* Source text:
%%

Thanks Nathan, for posting the Rochon link. I find he takes seriously his role 
as expositor on Post-Keynesian (PK) or Kaleckian ideas. Just to build a bit on 
what Jim D. wrote.

1)  Models based on Marxian and non-Marxian classical political economy (CPE) 
would mostly encompass (in a limited way) the "short run" macro models Rochon 
describes.  No surprise here, especially for Kalecki who drew heavily on Marx 
and his own Marxist convictions.  I haven't observed a  preference among 
Marxists for any one flavor among these models, but this is not an area I know 
well. 

HOWEVER, as Jim points out, for advocates of CPE (marxist and non-marxist) 
these short run macro policies have only a limited space for maneuver (that 
includes the interest rate rule).  Over time, the turbulent fluctuations of the 
short run are limited by powerful "long run" factors measured by an expected 
long run rate of profit (this expected rate of profit is driven by the typical 
CPE "big picture" issues such as technology, demography, the split between 
wages/profits/rents, the split between productive/unproductive labor, social 
organization of production, etc).

%%

* Data shown:
%%

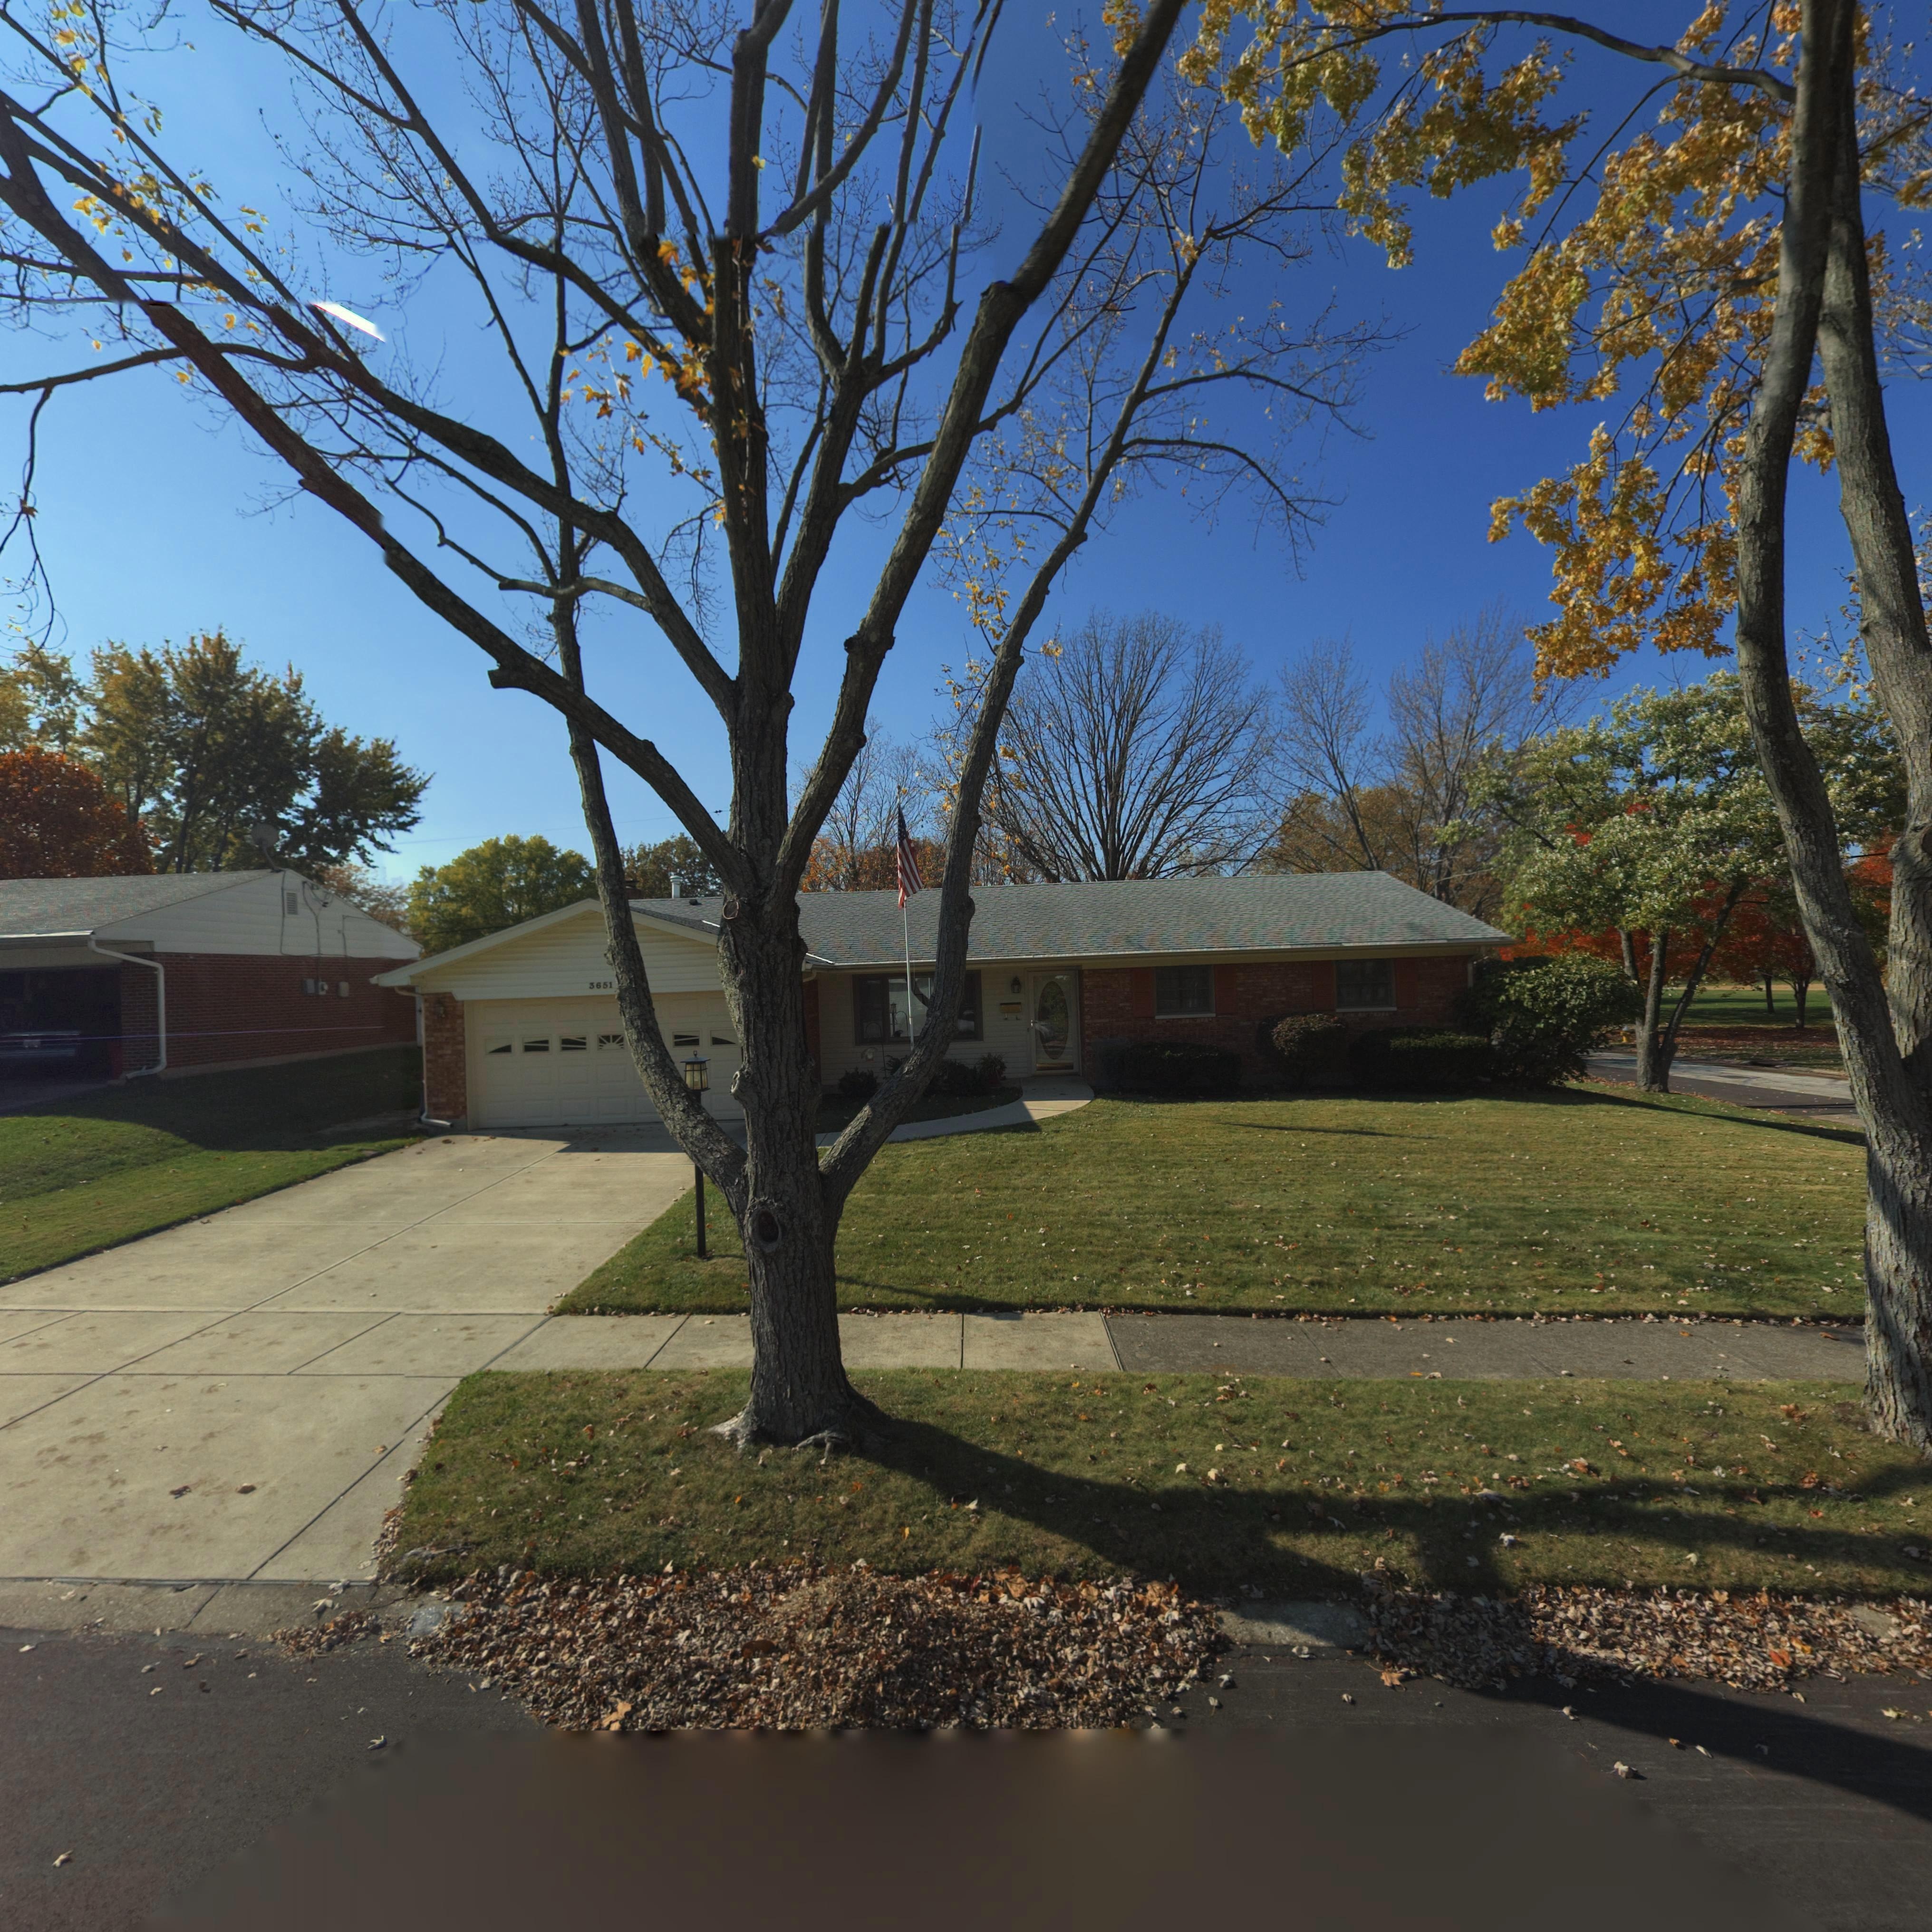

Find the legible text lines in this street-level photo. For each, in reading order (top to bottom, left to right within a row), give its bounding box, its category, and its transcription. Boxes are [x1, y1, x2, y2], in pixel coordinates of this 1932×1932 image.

%%

* Task instructions: Reproduce the passage of the economics post starting with "Thanks Nathan, for" and going on through "Jim D. wrote.".

* Result for this exercise:
Thanks Nathan, for posting the Rochon link. I find he takes seriously his role 
as expositor on Post-Keynesian (PK) or Kaleckian ideas. Just to build a bit on 
what Jim D. wrote.